巻48 北地に消えた名将

朱齢石1 桓氏との縁   

朱齢石

 既出:劉裕40、劉裕60、劉裕78

    劉裕80、劉穆之7、沈林子5



朱齢石しゅれいせき。字は伯兒はくじはい郡沛県の人だ。

代々将帥を輩出する家に生まれた。


祖父は朱騰しゅとう、建威將軍、吳國內史。

伯父の朱憲しゅけん朱斌しゅひんは、

ともに袁真えんしんの部下として仕えた。


袁真。枋頭ほうとうの戦いで、

桓温かんおん軍の補給だとか退路確保だとかを

任されていた人だ。

彼が任務に失敗したから、

桓温は壮絶な撤退戦を

繰り広げねばならなかった。

そのため桓温から糾弾を受け、

任地の壽陽じゅようにて決起、反乱を起こした。


ここで朱憲と朱斌は、

密かに桓温に通じていた。

それが明るみとなったため、

袁真、二人を殺した。


追及は彼らの弟、朱綽しゅしゃくにも及ぶ。

なので朱綽、桓温のもとに逃れた。

そこでは陣頭に立ち、矢石に身を晒し、

袁真軍を攻め立てた。


壽陽が平定されたとき、

すでに袁真は死んでいた。

兄たちの仇を取れなかった朱綽、

袁真の棺をあばき、その死体を切り刻む。


これに激怒したのが桓温である。

それが非道なことと見たか、

あるいは抜け駆けされたからか。

ともあれ、朱綽を殺そうとした。


そんな桓温を、弟の桓沖かんちゅうが止める。

怒り心頭の桓温を懸命に説得。

こうして、朱綽は死を免れた。


朱綽は忠烈のひとである。

以降、桓沖に受けた恩義を返さんと、

彼を父のごとく慕い、仕えた。


桓沖が死んだとき、朱綽もまた死亡。

悲しみのあまり、吐血したという。


この朱綽の息子が、朱齡石だ。

桓沖の息子たちからは、

兄弟のごとく扱われた。




朱齡石字伯兒,沛郡沛人也。家世將帥。祖騰,建威將軍、吳國內史。伯父憲及斌,並為西中郎袁真將佐,憲為梁國內史,斌為汝南內史。大司馬桓溫伐真於壽陽,真以憲兄弟與溫潛通,並殺之。齡石父綽逃走歸溫,攻戰常居先,不避矢石。壽陽平,真已死,綽輒發棺戮尸,溫怒,將斬之,溫弟沖苦請得免。綽為人忠烈,受沖更生之恩,事沖如父。參沖車騎軍事、西陽廣平太守。及沖薨,綽歐血死。沖諸子遇齡石如兄弟。

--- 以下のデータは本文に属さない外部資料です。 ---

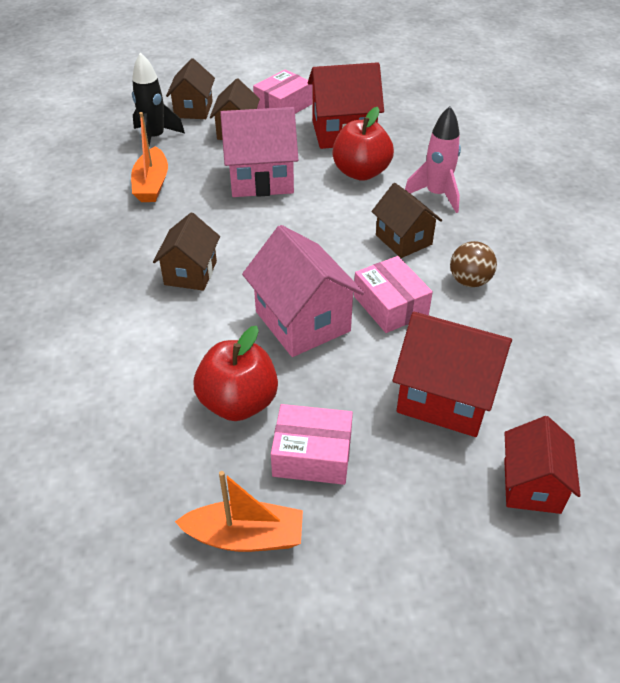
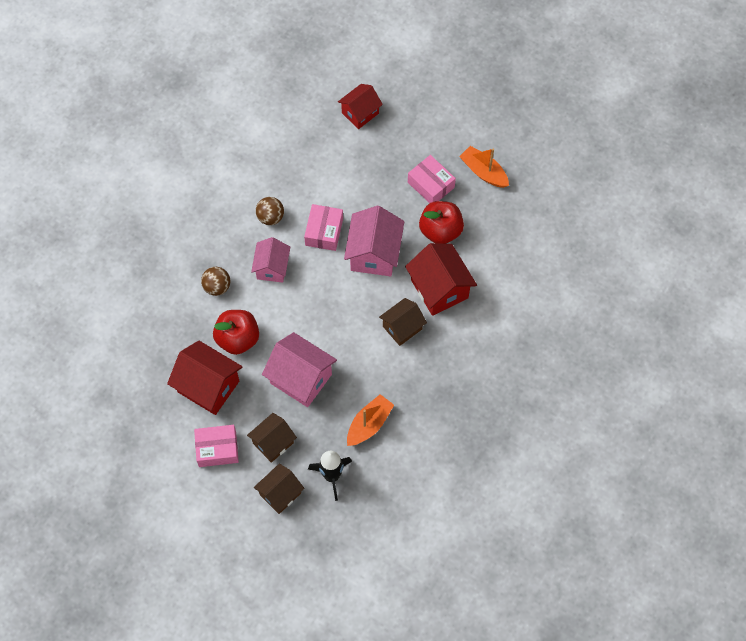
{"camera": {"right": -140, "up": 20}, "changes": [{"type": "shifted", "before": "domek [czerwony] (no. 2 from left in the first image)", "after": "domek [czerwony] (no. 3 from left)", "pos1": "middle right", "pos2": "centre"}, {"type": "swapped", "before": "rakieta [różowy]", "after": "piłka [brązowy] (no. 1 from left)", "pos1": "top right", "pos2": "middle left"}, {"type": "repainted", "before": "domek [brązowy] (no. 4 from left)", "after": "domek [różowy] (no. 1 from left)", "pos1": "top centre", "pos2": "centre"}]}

朱齡石は字を伯兒、沛郡沛人なり。家は世に將帥たり。祖は騰、建威將軍、吳國內史。伯父の憲及び斌は並べて西中郎の袁真の將佐と為り、憲は梁國內史と為り、斌は汝南內史と為る。大司馬の桓溫の真を壽陽に伐てるに、真は憲兄弟と溫の潛かに通ぜるを以て、並べて之を殺す。齡石の父の綽は逃走し溫に歸せば、攻戰にて常に先に居り、矢石を避けず。壽陽が平らぎ、真の已に死すらば、綽は輒ち棺を發し尸を戮さば、溫は怒り、將に之を斬らんとす。溫の弟の沖の苦はだ請いたるにて免ぜるを得る。綽が為人は忠烈にして、沖の更生の恩を受け、沖に父なるが如く事う。沖の車騎軍事、西陽廣平太守に參ず。沖の薨ぜるに及び、綽は歐血し死す。沖が諸子は齡石を兄弟が如く遇す。


(宋書48-1_為人)




あっやっべえめっちゃ面白い(にこにこ)


のちに劉裕りゅうゆう軍でもかなりの重要な位置を占めることになる朱齡石ですが、桓沖の息子たち、つまり桓謙かんけんやら桓脩かんしゅうとめっちゃ縁があったんですね。


ちなみに桓沖。桓氏一門の中にあって、特別扱いを受けています。劉裕は基本桓氏絶対滅ぼすマンだったけど、桓沖の嫡孫、桓胤かんいんだけは見逃しました(まぁ結果からするとくすぶる残りの反乱の芽を一網打尽にするための餌だった気もするけど)。そういう桓沖との関連性から、彼の立ち位置は眺められるのかもしれません。「西府系軍閥の主要将帥」みたいに見れるのかなあ。ともあれ、先が楽しみです。